UN envoy visits Darfur to urge support for peace deal
May 20, 2006 (KHARTOUM) — A special U.N. envoy to Sudan wrapped up a visit to Darfur to urge people there to support the new peace agreement as refugees demanded more protection against bands of marauders and additional food relief, the U.N. said Saturday.
<>doc1012|rightSpecial Representative of the Secretary-General in Sudan Jan Pronk made his three-day visit as splinter rebel groups continue to withhold support for the Darfur Peace Agreement signed May 5 by the Sudanese government and the two main rebel factions.
Pronk was back in Khartoum Saturday after intensive discussions on the DPA with tribal and community leaders and refugees displaced by the conflict that has killed nearly 200,000 people and made homeless 2.5 million since 2003.
Some of the rebels who rejected the peace accord enjoy strong support in the refugee camps of Darfur, a vast, arid region in western Sudan.
The African Union has demanded that any rebel groups still holding out on the peace deal sign it by May 31. A splinter faction of the rebel Sudan Liberation Movement and the rebel Justice and Equality Movement have resisted pressure to join.
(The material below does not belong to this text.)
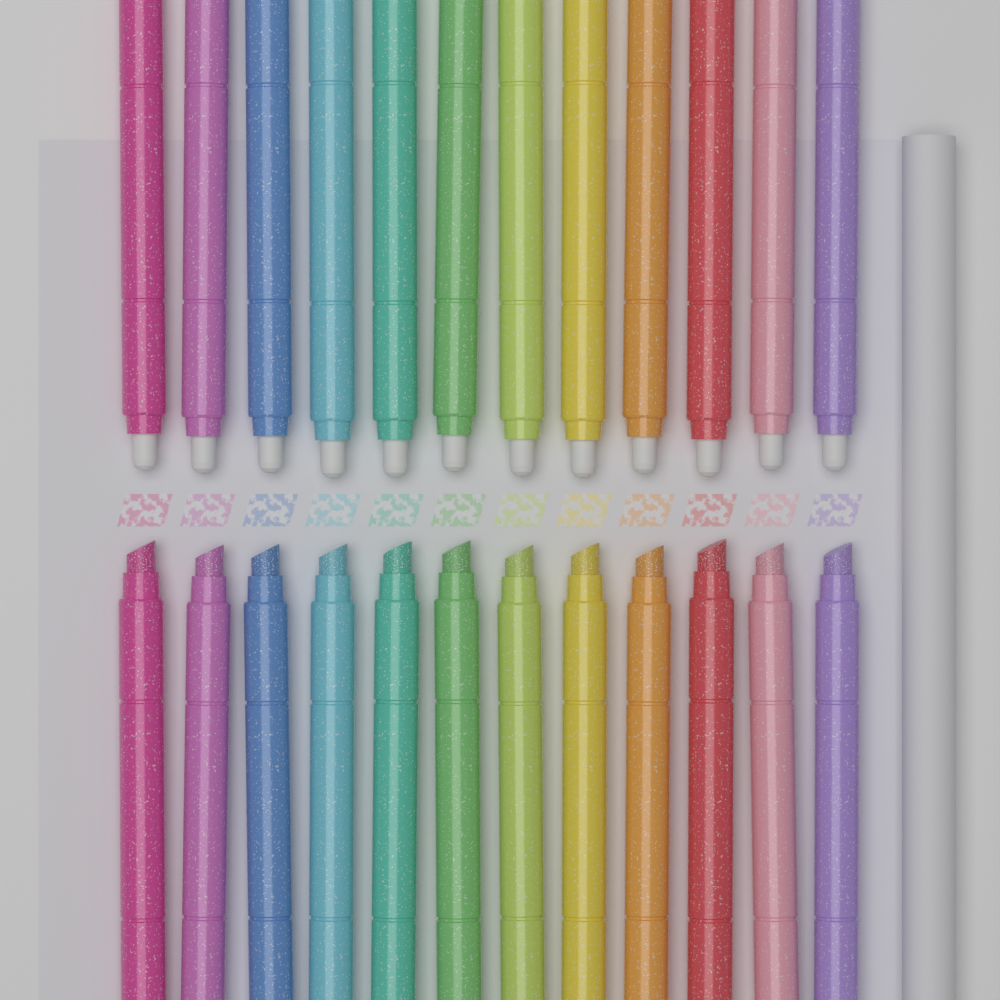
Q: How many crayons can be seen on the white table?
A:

“To achieve peace and security for your people, regain your rights, get your fair share of power, receive compensation and attain reconstruction, you must accept and support the peace agreement,” Pronk told displaced Darfurians in a makeshift camp in Mournei, according to a statement the U.N. mission in Sudan e-mailed to The Associated Press.
People displaced by the conflict asked for protection by U.N. peacekeeping forces against Janjaweed attacks and for more food rations and other relief supplies. Pronk, in his meetings with the refugees, highlighted the Sudanese government’s responsibility, noting the DPA stipulates that within 37 days of signing it the government must come up with a plan to disarm the Arab militia known as Janjaweed.
Meanwhile, Pronk said that the international community was preparing to boost the resources of the African Union’s protection force deployed in Darfur. He emphasized, however, that the additional support would be a transitional measure ahead of the deployment of U.N. peacekeeping forces.
Last week, the U.N. Security Council passed a resolution to speed up planning for a U.N. peacekeeping force in Darfur. In the resolution, the council demanded that an assessment team go to Sudan within a week to prepare for the U.N. to take control an African Union-led peacekeeping mission now in Darfur.
Sudan’s government had blocked the team but recently signaled it would lift its opposition because of the peace deal. The resolution came a day after the African Union agreed to transfer authority for its 7,300-strong peacekeeping force in Darfur to the U.N. by the end of September or earlier if the U.N. is ready.